Informed and passionate philanthropists, Dr. Jerome and Margaret Cunningham have supported beloved organizations for many years. They’ve realized, however, the charitable landscape is ever changing, and want to make sure their dollars are used wisely to make a difference in the future.
“We’ve come to the strong realization that charitable organizations in Columbus are part of a very dynamic situation,” said Jerry. “The needs of the community and the abilities of local organizations today could be very different in the future. We don’t know what the community will need or which organizations will be viable, so we said, ‘let’s put this in the hands of the professionals at The Columbus Foundation’.”
In 2001, Jerry and Maggie created a planned gift, the majority of which will provide unrestricted funds the Foundation can use to address future community needs. In 2003, the couple established the Jerome and Margaret Cunningham Charitable Trust Fund to manage their current giving, which has included support for organizations like the Columbus Museum of Art, LifeCare Alliance, and Franklin Park Conservatory.
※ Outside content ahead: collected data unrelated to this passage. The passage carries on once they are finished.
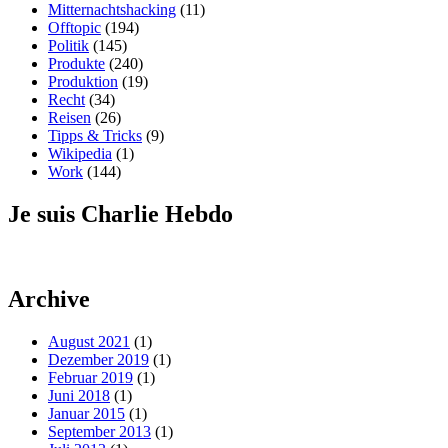
Mitternachtshacking
(11)
Offtopic
(194)
Politik
(145)
Produkte
(240)
Produktion
(19)
Recht
(34)
Reisen
(26)
Tipps & Tricks
(9)
Wikipedia
(1)
Work
(144)
Je suis Charlie Hebdo
Archive
August 2021
(1)
Dezember 2019
(1)
Februar 2019
(1)
Juni 2018
(1)
Januar 2015
(1)
September 2013
(1)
While in the past they had supported national organizations, they made a conscious decision to keep all of their giving in central Ohio because they see plenty of need here.
“Columbus is an open community. It’s welcoming to everyone.”
The Cunninghams have lived in Columbus for more than 30 years. After retiring as a professor in 2000 from The Ohio State University College of Medicine, Jerry now spends his time volunteering for organizations such as the Capital Area Humane Society and The Nature Conservancy in Ohio, as well as The Ohio State University Wexner Medical Center. Maggie, an avid quilter, uses her talent to help Nationwide Children’s Hospital, The James Stitching Sisters, and Kids ‘n Kamp, among others.
Both Jerry and Maggie are passionate about supporting the arts in Columbus, and enjoy the wide variety of cultural opportunities it offers. They also like that they’ve gotten to know many of the leaders of the organizations.
“It’s fun to actually know the people who are running these organizations, have that connection, and know the nonprofits are in good hands. To me, that’s very important,” Maggie said.